‘End of oil’ narratives are misleading — in 20 years we’ll likely still be using a staggering 90 million barrels a day

This is the fourth and final in a series of columns exploring the potential impact of electric vehicles on oil consumption.

The world isn’t reinventing the wheel. But we’re changing how it turns, who it carries and where it’s going.

Over the next few decades we’ll be plugging in more cars, hailing and sharing them, and reminiscing about the good ol’ days of the steering wheel.

To be sure, these looming mobility changes are all exciting and impactful. But none of these nascent trends extrapolate easily into a narrative about “the end of oil,” a disruptive displacement of the fuel everyone loves to hate.

Contrary to armchair calculus, more electric vehicle (EV) sales do not equate to the world using less oil anytime soon.

In fact, whichever way you cut the spreadsheets, the numbers are pointing in the opposite direction. By 2030, less than 15 years from now, I expect around 400 million more internal combustion engines will accumulate into the global fleet of passenger cars – even after assuming that EV market penetration is accelerated with the heavy-handed help of governments around the world.

Here is an indication of the scale of vehicle accumulation: So far this year, to the end of September, over 70 million vehicles with internal combustion engines have been sold worldwide. Every new vehicle that’s sold lingers in the fleet.

Simplistic assumptions and analogies abound. A petroleum-powered vehicle is not like a cheap DVD or videocassette that gets pitched out the minute you buy a Netflix subscription. A car already on the road is an expensive asset –most often financed with debt – that’s put to work for as long as possible by a string of owners. What’s under-appreciated is that most oil-burning vehicles will resist going to the scrap yard, due to their stubborn and improving reliability (see my column Old Pistons Die Hard from October 16th.)

Another mythical assumption is that oil consumption is only about planes, trains and automobiles. At least 40 per cent of every barrel goes to other industrial uses, like heating, lubricating wheels (electrically propelled or otherwise) and petrochemicals. The developing world continues to computerize, mechanize, industrialize and all sorts of other suffixes that contain “-ize” that use more and more oil products beyond transportation. From shampoo to crayons and shoes, hundreds of household items contain refined oil products.

As a conclusion to my multi-part series on the impact of EVs on oil consumption, my figure this week shows the future of oil under three scenarios of substitution of passenger cars by electric vehicles, including the scenario that assumes that all countries will ban the sale of combustion engines by 2040. For conservatism, I’m also assuming growth in other non-transport segments will stagnate even though this is contrary to most current trends and projections.

A growing number of barrels are going to be demanded until at least the 2030s.

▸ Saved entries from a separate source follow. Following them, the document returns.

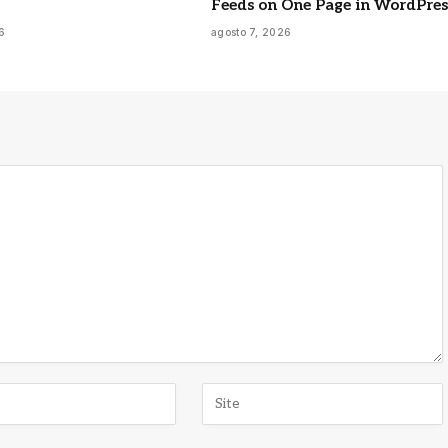
Feeds on One Page in WordPres
6
agosto 7, 2026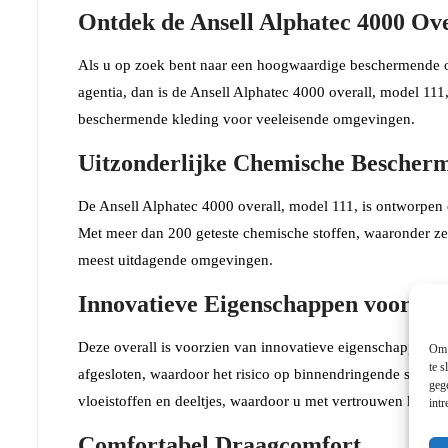
Ontdek de Ansell Alphatec 4000 Ove
Als u op zoek bent naar een hoogwaardige beschermende ov
agentia, dan is de Ansell Alphatec 4000 overall, model 11
beschermende kleding voor veeleisende omgevingen.
Uitzonderlijke Chemische Bescher
De Ansell Alphatec 4000 overall, model 111, is ontworpen o
Met meer dan 200 geteste chemische stoffen, waaronder zel
meest uitdagende omgevingen.
Innovatieve Eigenschappen voor M
Deze overall is voorzien van innovatieve eigenschappen di
Om 
te s
afgesloten, waardoor het risico op binnendringende stoffe
geg
vloeistoffen en deeltjes, waardoor u met vertrouwen kunt 
int
Comfortabel Draagcomfort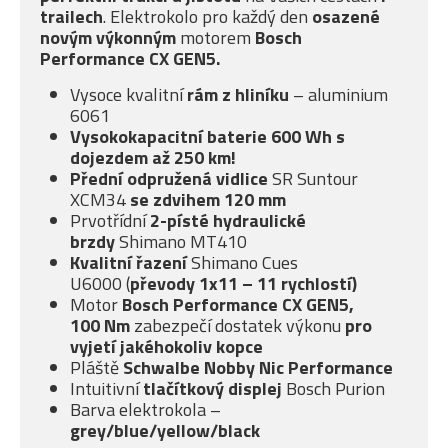
trailech
. Elektrokolo pro každý den
osazené
novým
výkonným
motorem
Bosch
Performance CX GEN5.
Vysoce kvalitní
rám z hliníku
– aluminium
6061
Vysokokapacitní baterie 600 Wh s
dojezdem až 250 km
!
Přední odpružená vidlice
SR Suntour
XCM34
se
zdvihem 120 mm
Prvotřídní
2-písté
hydraulické
brzdy
Shimano MT410
Kvalitní řazení
Shimano Cues
U6000 (
převody 1x11 – 11 rychlostí)
Motor
Bosch Performance CX GEN5,
100 Nm
zabezpečí dostatek výkonu
pro
vyjetí jakéhokoliv kopce
Pláště
Schwalbe Nobby Nic Performance
Intuitivní
tlačítkový displej
Bosch Purion
Barva elektrokola –
grey/blue/yellow/black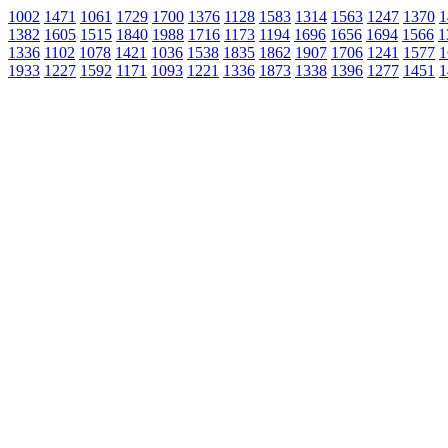
1002
1471
1061
1729
1700
1376
1128
1583
1314
1563
1247
1370
1
1382
1605
1515
1840
1988
1716
1173
1194
1696
1656
1694
1566
1
1336
1102
1078
1421
1036
1538
1835
1862
1907
1706
1241
1577
1
1933
1227
1592
1171
1093
1221
1336
1873
1338
1396
1277
1451
1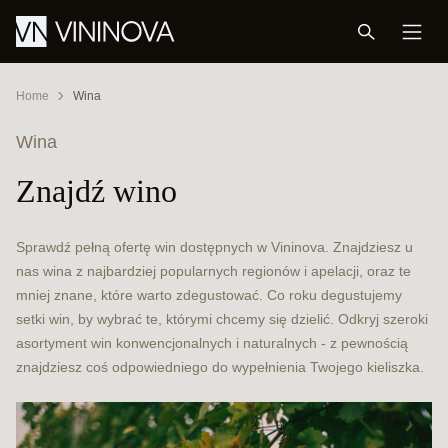
Home
Wina
Wina
Znajdź wino
Sprawdź pełną ofertę win dostępnych w Vininova. Znajdziesz u
nas wina z najbardziej popularnych regionów i apelacji, oraz te
mniej znane, które warto zdegustować. Co roku degustujemy
setki win, by wybrać te, którymi chcemy się dzielić. Odkryj szeroki
asortyment win konwencjonalnych i naturalnych - z pewnością
znajdziesz coś odpowiedniego do wypełnienia Twojego kieliszka.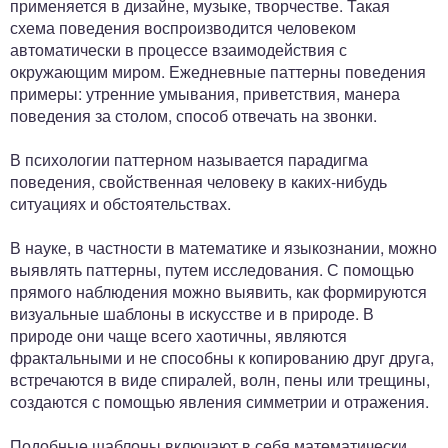
применяется в дизайне, музыке, творчестве. Такая
схема поведения воспроизводится человеком
автоматически в процессе взаимодействия с
окружающим миром. Ежедневные паттерны поведения
примеры: утренние умывания, приветствия, манера
поведения за столом, способ отвечать на звонки.
В психологии паттерном называется парадигма
поведения, свойственная человеку в каких-нибудь
ситуациях и обстоятельствах.
В науке, в частности в математике и языкознании, можно
выявлять паттерны, путем исследования. С помощью
прямого наблюдения можно выявить, как формируются
визуальные шаблоны в искусстве и в природе. В
природе они чаще всего хаотичны, являются
фрактальными и не способны к копированию друг друга,
встречаются в виде спиралей, волн, пены или трещины,
создаются с помощью явления симметрии и отражения.
Подобные шаблоны включают в себя математически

It’s quite likely we will be using as much oil in the 2040s as we were in 2012 – a staggering 90 million barrels a day.

We can debate and squabble over whether our daily oil appetite will be 85 or 105 million barrels in 2040; or whether peak demand will occur in 2028 or 2038. These are distracting and somewhat moot metrics.

The reality is that a lot of oil is going to be consumed worldwide over the next several decades, with serious implications to pressing issues like climate change, geopolitics, energy security and investment to name a few. What is the point of misleading narratives about “the end of oil?”

For example, consider the pursuit of reducing global carbon dioxide emissions. Is that goal really being aided by harshly discounting the likelihood that consumers won’t displace their oil habit as fast as headlines suggest?

When it comes to thinking about future oil consumption, we don’t need to reinvent the wheel; we need to turn it in a different direction, away from numbers and timing that rely on more assumptions than lanes in a Texas freeway. Maybe we should focus on: What are the attributes we want from oil suppliers of the future? And equally, what are the accountabilities of oil consumers?